That's the first reaction any longstanding anti-Scientologist will probably have when reading the brilliant and thundering decision announced Thursday by Los Angeles Superior Court Judge Paul G. Breckenridge.
In terms that will surely widen the existing cracks in Scientology's foundations, Judge Breckenridge said, "The organization (Scientology) clearly is schizophrenic and paranoid, and this bizarre combination seems to be a reflection of its founder ...."
Breckenridge ruled that a former sect archivist, Gerald Armstrong was justified in taking thousands of Scientology documents when he fled from the sect in 1982.
The court ruling will give encouragement to other disenchanted Scientology members who want to escape from their masters but who are afraid to.

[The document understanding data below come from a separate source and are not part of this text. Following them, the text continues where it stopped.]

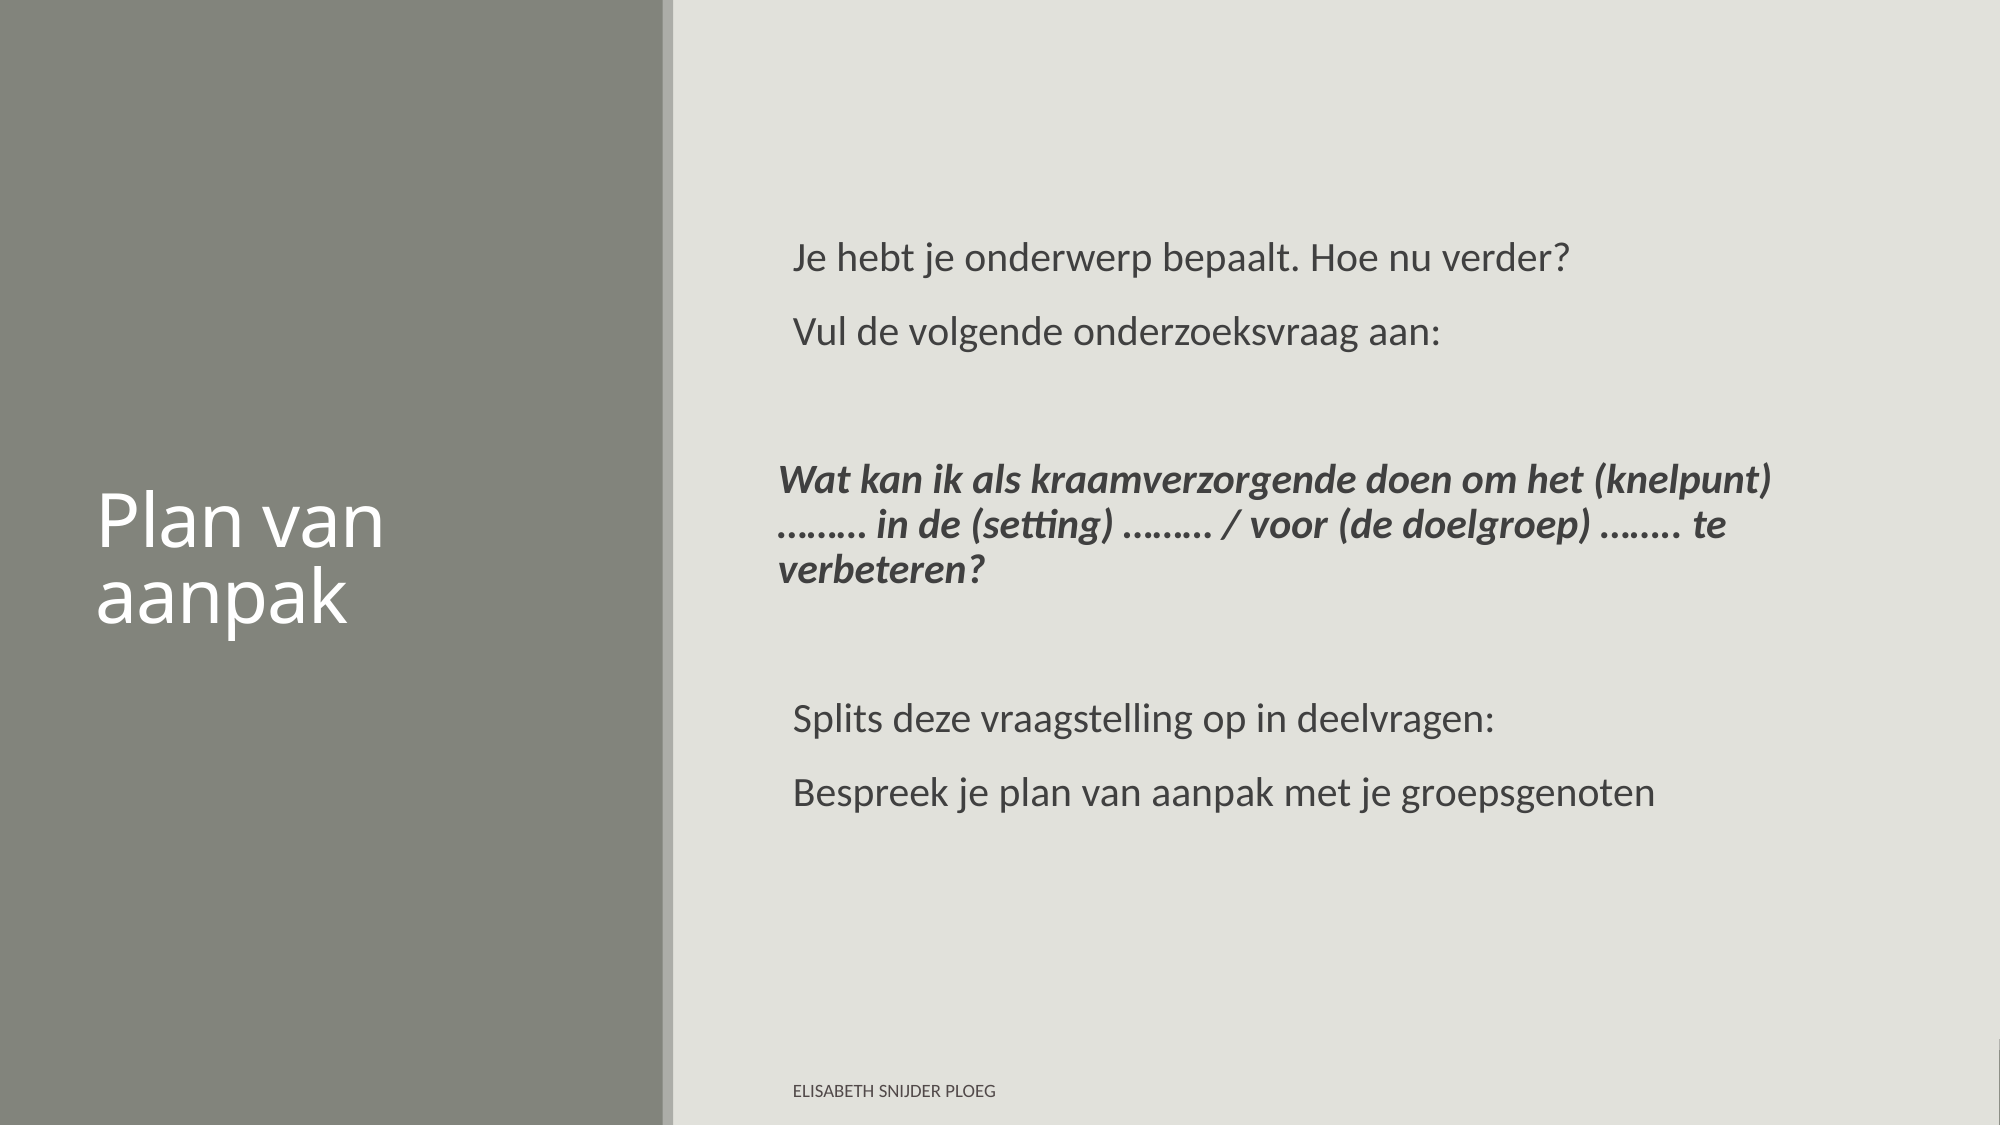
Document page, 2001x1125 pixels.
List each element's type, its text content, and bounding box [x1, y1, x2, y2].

text_box [674, 0, 2000, 1125]
text_box [661, 0, 674, 1125]
text_box [0, 0, 661, 1125]
footer Elisabeth Snijder Ploeg [777, 1059, 1616, 1120]
list Je hebt je onderwerp bepaalt. Hoe nu verder? Vul de volgende onderzoeksvraag aan: Wat kan ik als kraamverzorgende doen om het (knelpunt) ……… in de (setting) ……… / voor (de doelgroep) …….. te verbeteren? Splits deze vraagstelling op in deelvragen: Bespreek je plan van aanpak met je groepsgenoten [777, 99, 1830, 1026]
title Plan van aanpak [80, 99, 587, 1026]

Armstrong was afraid that, if he left the sect, Hubbard and his underlings would kill him. To reduce the chances of that, Armstrong reached into the files and removed tape recordings, letters and official orders. Then he made his escape.

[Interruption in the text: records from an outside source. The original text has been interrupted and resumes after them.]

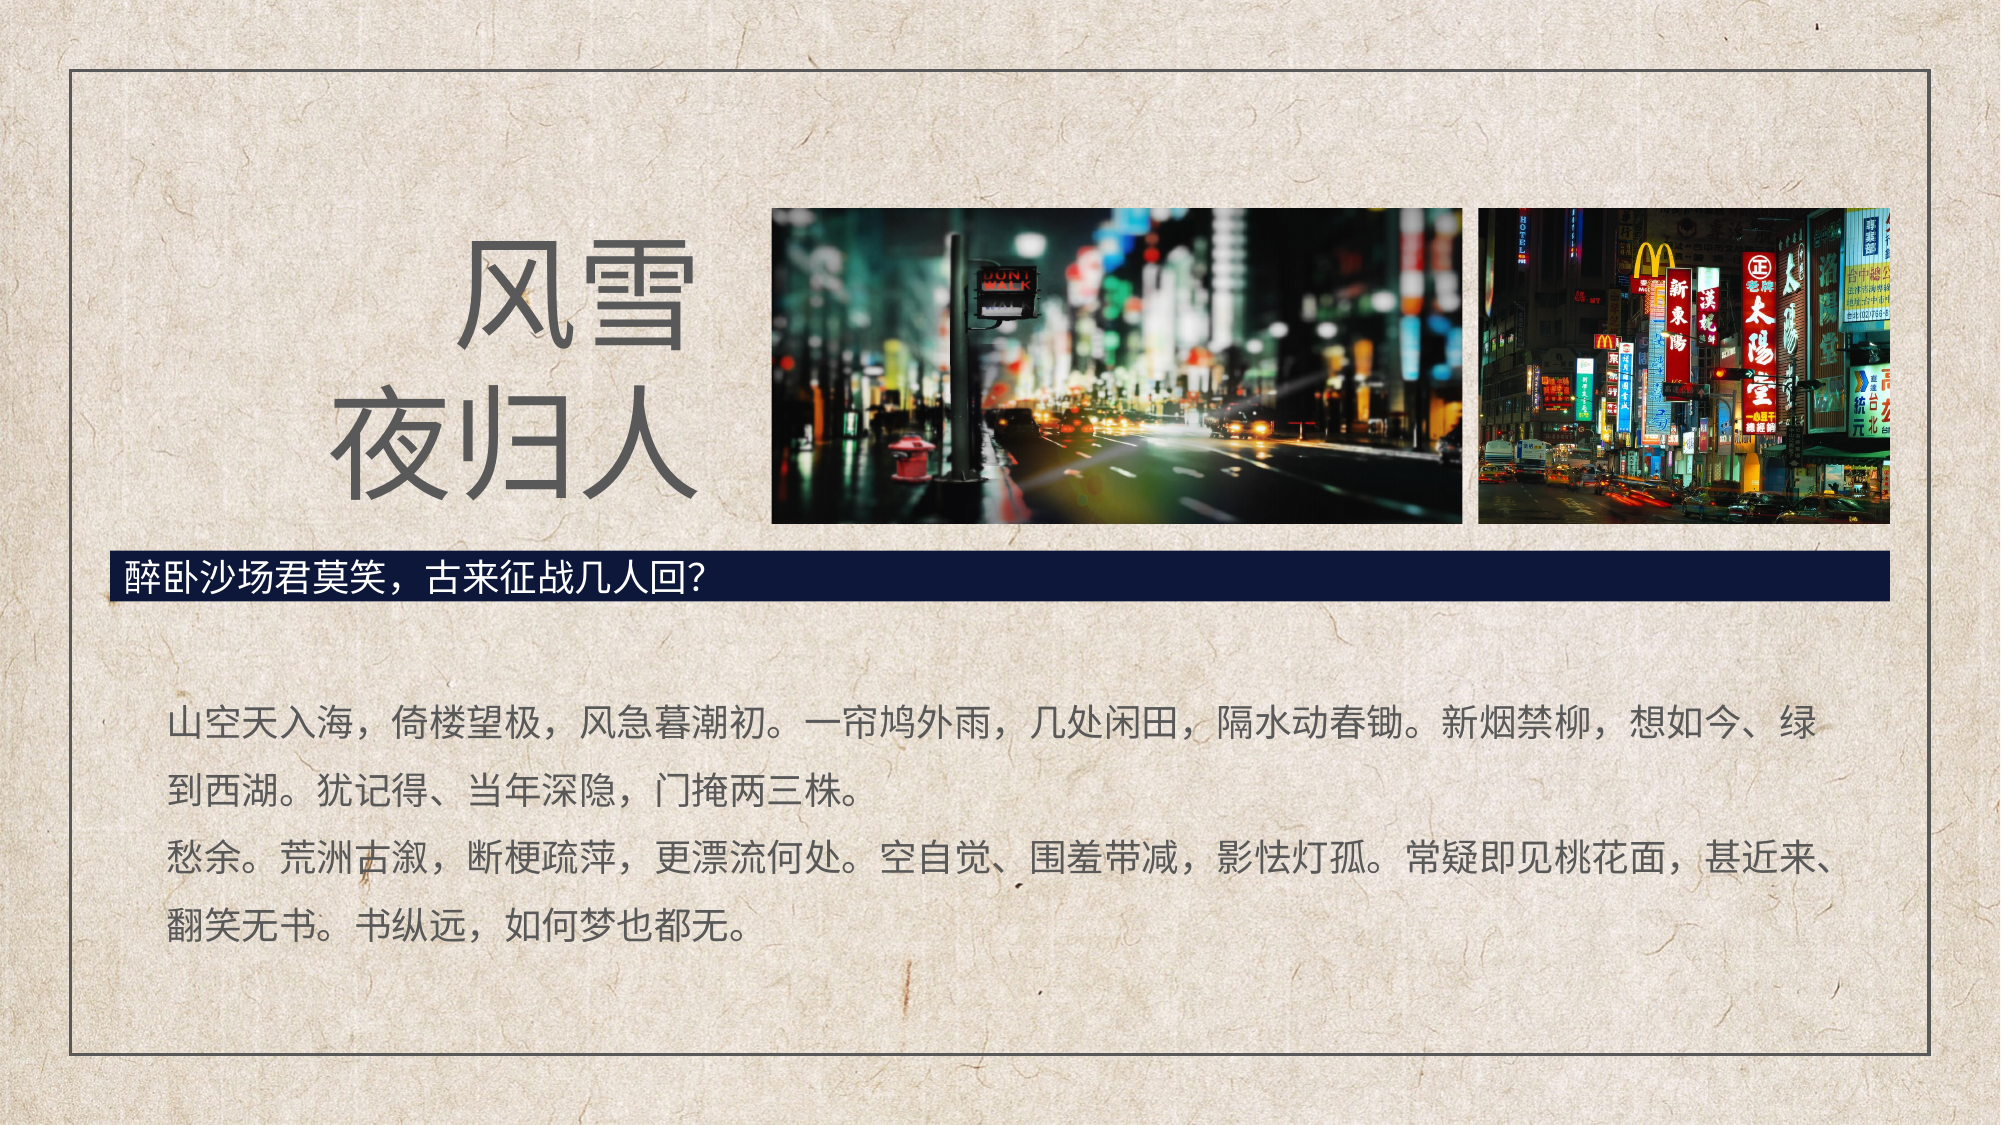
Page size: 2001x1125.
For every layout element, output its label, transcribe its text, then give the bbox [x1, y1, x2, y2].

text_box 风雪 夜归人 [255, 208, 718, 523]
text_box 山空天入海，倚楼望极，风急暮潮初。一帘鸠外雨，几处闲田，隔水动春锄。新烟禁柳，想如今、绿到西湖。犹记得、当年深隐，门掩两三株。 愁余。荒洲古溆，断梗疏萍，更漂流何处。空自觉、围羞带减，影怯灯孤。常疑即见桃花面，甚近来、翻笑无书。书纵远，如何梦也都无。 [152, 669, 1848, 954]
text_box [70, 69, 1930, 1056]
text_box [771, 207, 1463, 524]
picture [0, 0, 2001, 1125]
text_box 醉卧沙场君莫笑，古来征战几人回？ [109, 550, 1891, 602]
text_box [1477, 207, 1891, 524]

In effect, by taking the secret, "inside" materials, Armstrong did exactly what Scientology has done to its new enrollees for years. New members are required to reveal the most intimate and potentially embarrassing facts about themselves; Scientology then uses these confessions as a form of blackmail against any members who might rebel against the sect.
Another important part of the Breckenridge decision is his statement that founder L. Ron Hubbard is "the alter ego" of Scientology and that Hubbard controls the sect through subsidiary "orgs" or organizations.

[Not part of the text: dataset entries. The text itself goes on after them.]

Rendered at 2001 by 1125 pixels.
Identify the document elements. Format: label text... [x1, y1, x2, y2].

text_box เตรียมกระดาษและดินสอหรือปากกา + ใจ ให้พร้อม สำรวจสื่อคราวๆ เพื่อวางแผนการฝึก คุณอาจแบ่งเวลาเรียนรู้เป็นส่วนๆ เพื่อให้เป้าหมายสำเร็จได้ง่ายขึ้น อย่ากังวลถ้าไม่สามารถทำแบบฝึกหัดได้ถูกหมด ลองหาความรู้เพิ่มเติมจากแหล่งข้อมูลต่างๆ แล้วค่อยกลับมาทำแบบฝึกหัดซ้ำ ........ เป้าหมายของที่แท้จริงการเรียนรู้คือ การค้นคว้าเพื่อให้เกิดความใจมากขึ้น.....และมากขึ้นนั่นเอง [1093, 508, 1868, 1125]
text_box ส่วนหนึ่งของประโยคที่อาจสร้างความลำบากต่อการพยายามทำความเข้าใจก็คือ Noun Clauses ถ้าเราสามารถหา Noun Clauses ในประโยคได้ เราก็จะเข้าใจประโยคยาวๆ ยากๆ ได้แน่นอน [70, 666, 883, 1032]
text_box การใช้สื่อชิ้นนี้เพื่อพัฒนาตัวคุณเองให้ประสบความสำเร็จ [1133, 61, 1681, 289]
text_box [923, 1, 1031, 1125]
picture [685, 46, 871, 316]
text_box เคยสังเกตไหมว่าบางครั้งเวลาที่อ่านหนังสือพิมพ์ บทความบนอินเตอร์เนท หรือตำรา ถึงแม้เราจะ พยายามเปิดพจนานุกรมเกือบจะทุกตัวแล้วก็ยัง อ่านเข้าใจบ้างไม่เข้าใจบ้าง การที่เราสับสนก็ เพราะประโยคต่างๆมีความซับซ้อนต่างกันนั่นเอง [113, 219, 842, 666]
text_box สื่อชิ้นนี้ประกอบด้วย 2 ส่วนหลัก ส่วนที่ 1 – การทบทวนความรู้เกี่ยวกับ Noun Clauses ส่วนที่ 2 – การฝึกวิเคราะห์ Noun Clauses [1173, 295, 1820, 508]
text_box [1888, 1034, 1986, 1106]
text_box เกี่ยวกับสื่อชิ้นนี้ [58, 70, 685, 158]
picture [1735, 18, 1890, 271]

The implication of that ruling could be that Hubbard, who has contended that he no longer has any say-so about Scientology's operations, may be found subject to subpoenas and other court actions in the years ahead. His self-imposed exile may be coming to an end.
Scientologists like to speak about their "wins." Barring unfavorable actions by an appeals courts, Judge Breckenridge's ruling constitutes a major win for Armstrong, for Clearwater, for anti-Scientologists everywhere, but most of all for truth and justice.